**WHAT YOU HAVE TO DO**
Reproduce the data exactly and drop any pictures it holds.

**RECORDS SHOWN**
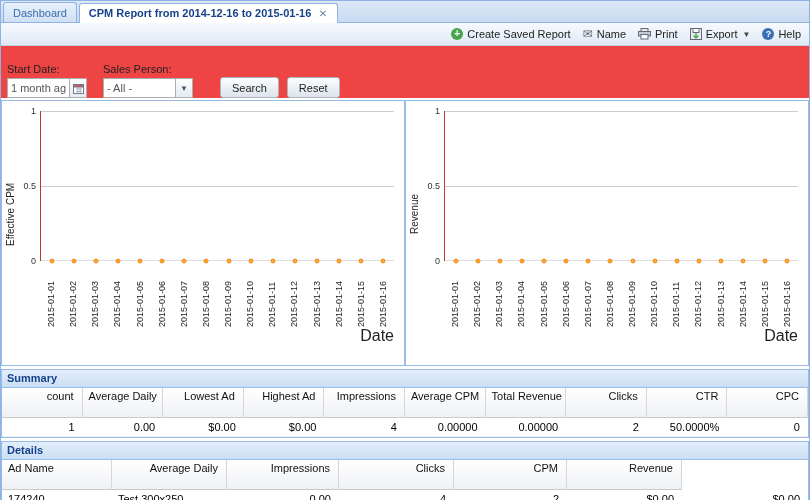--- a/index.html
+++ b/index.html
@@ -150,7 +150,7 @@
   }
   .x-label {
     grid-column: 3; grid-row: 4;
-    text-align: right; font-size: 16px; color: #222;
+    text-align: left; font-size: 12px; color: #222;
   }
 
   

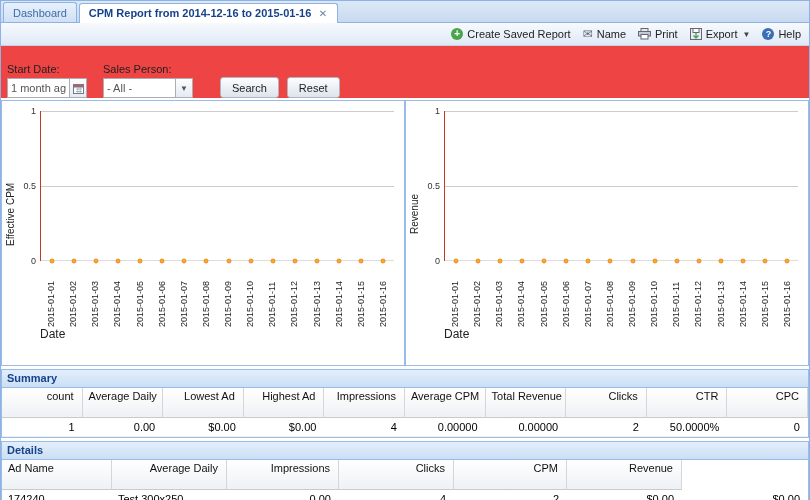--- a/index.html
+++ b/index.html
@@ -162,7 +162,7 @@
   .gh-cell {
     background: linear-gradient(#ffffff, #eef1f5);
     border-right: 1px solid #d6d6d6; border-bottom: 1px solid #c9c9c9;
-    padding: 2px 8px 2px 6px; height: 30px;
+    padding: 2px 8px 2px 6px; height: 18px;
     color: #111; white-space: nowrap; overflow: hidden;
     cursor: pointer;
   }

**SOLUTION**
--- a/index.html
+++ b/index.html
@@ -150,7 +150,7 @@
   }
   .x-label {
     grid-column: 3; grid-row: 4;
-    text-align: right; font-size: 16px; color: #222;
+    text-align: left; font-size: 12px; color: #222;
   }
 
   

--- a/index.html
+++ b/index.html
@@ -162,7 +162,7 @@
   .gh-cell {
     background: linear-gradient(#ffffff, #eef1f5);
     border-right: 1px solid #d6d6d6; border-bottom: 1px solid #c9c9c9;
-    padding: 2px 8px 2px 6px; height: 30px;
+    padding: 2px 8px 2px 6px; height: 18px;
     color: #111; white-space: nowrap; overflow: hidden;
     cursor: pointer;
   }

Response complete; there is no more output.